Monday, November 12, 2012

Book Review: Champion Shooting

I've been looking forward to the release of Champion Shooting: A Proven Process for Success at Any Level by Ben Stoeger and Jay Hirshberg since I first heard about it on an online forum. The authors are USPSA Grand Master and Master ranked shooters, respectively. Ben Stoeger is a two-time, and the current, USPSA Production National Champion. His experiences made the book especially interesting to me. In addition to shooting Production, Ben's gun of choice is the Beretta 92 series. DA/SA action guns are in the minority at most matches, and Berettas are even more rare than my choice of Sig Sauer! Yet, that oft maligned, double action first shot doesn't seem to hinder Ben.

This book is not a "how to" book on shooting. The authors assume you are familiar with the basics of sight alignment, trigger pull, reloading, etc. This is essentially a "how to practice" book. The goal is to help the reader put together a structured training plan, learn how to measure progress, and to translate those new or improved skills into improved match performance. The authors state unequivocally that accuracy is the key to doing well in matches, even in USPSA where speed is often looked upon as the holy grail. 

Dry fire is very important in the training program laid out by Stoeger and Hirshberg and they devote time to helping the reader understand how to make the most of dry fire practice in combination with live fire practice.

A large part of the book is devoted to 10 drills the authors feel all shooters should master. These drills are used to develop a well-rounded range of skills, that when put together should translate to improved performances in the wide and varied range of stages found in USPSA matches. Interestingly, none of the drills involve movement. As stated in the book, "one cannot move and shoot well until one stands and shoots well." 

The write up on each drill includes information on the specific training goals. Benchmark times are included, though the actual times achieved are less important than the techniques learned.

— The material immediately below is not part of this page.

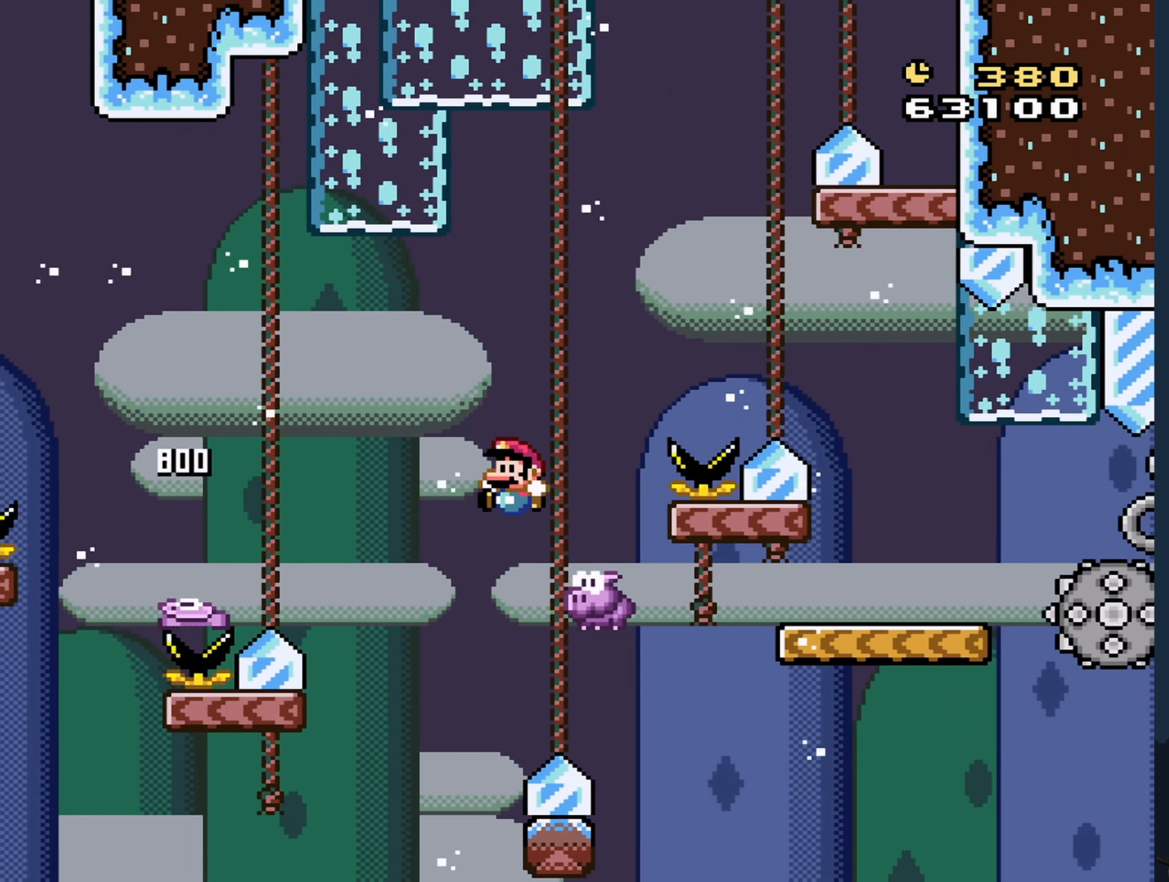
{"buttons": ["B", "Y", "DPAD_RIGHT"], "events": [[67, "DPAD_LEFT", "up"], [117, "DPAD_RIGHT", "down"], [217, "DPAD_RIGHT", "up"], [317, "DPAD_RIGHT", "down"]]}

The authors include copious notes on common pitfalls and mistakes that shooters may encounter. I found these detailed training hints to be very instructive and enlightening.

Also included are write-ups of a "typical" training week for both Ben and Jay. These journals provide some interesting insight into how the authors adapt their favorite drills to create interesting and fun training scenarios. The final pages are devoted to the mental and self-awareness aspects of practical shooting.

Champion Shooting: A Proven Process for Success at Any Level is a short book. I read it on my Kindle in one sitting initially, but will definitely go back and read it again, several times I'm sure, as well as use it as a reference. Initially released for the Kindle, the authors later were able to make a print edition available. If you are interested in improving your practical shooting performance I am sure you will find the book an invaluable aid. I know I look forward to putting the tips and advice I learned to use in my own practice sessions.